Notre peur la plus profonde n’est pas celle d’être incohérents ; notre peur la plus profonde, c’est celle d’être immensément puissants. C’est notre lumière qui nous effraie le plus, pas l’obscurité. Nous nous demandons : « qui suis-je, moi, pour être brillant, précieux, talentueux et fabuleux ? » »

-Nelson Mandela-

Tu étais un peu timide et tu te sentais bien seul, c’est sûr. Mais tu n’en étais pas transparent pour autant. Pas pour nous, mon grand. Non, sûrement pas! C’est ce qu’on dit à quelqu’un qui passe devant la télé, j’rigole.

Toi, il fallait t’apprivoiser. Je suis doué pour ça, ça tombait bien.

Enfant, tu ne pesais rien sur nos genoux, tu pouvais y rester longtemps.

Adulte, tu étais très gravement démuni; alors tu ne pouvais pas te permettre de t’aliéner les autres. Tu te vivais seul mais t’as su te lier avec ceux qui étaient là pour toi!

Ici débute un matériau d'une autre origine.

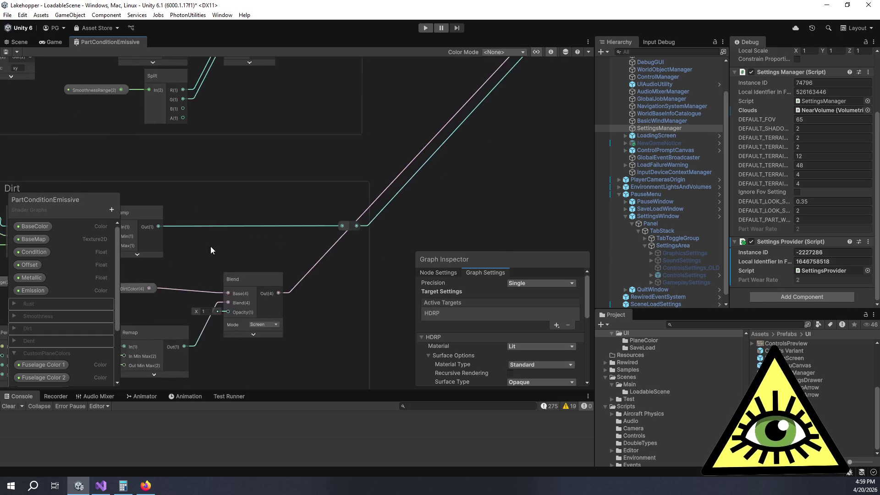
scroll(397, 147, "up", 6)
scroll(404, 136, "up", 3)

Tu ne demandais jamais rien, je l’ai déjà dit. Tout est à cause de cette foutue maladie! Alors, même si tu ne demandais rien, nous, on te répondait. Alors tu nous aimais mieux!

J’ai vu ce sentiment évoluer en toi. Je l’ai vu surtout envers moi. T’étais fier de notre relation, comme moi et tu m’aimais fort, comme moi!

Jpeg

Tu me parlais, alors je sais comment tu aimais les autres, qui étaient les tiens. Ton regard sur tes proches! Tu voyais juste, je trouve. « T’avais des potes comme les miens! », j’te le dis parce que ça me rend heureux!

Toi, petit ange, tu avais une empreinte douce et légère!

Vole, mon grand, vole! Plane tout là-haut, je te rejoindrai un jour.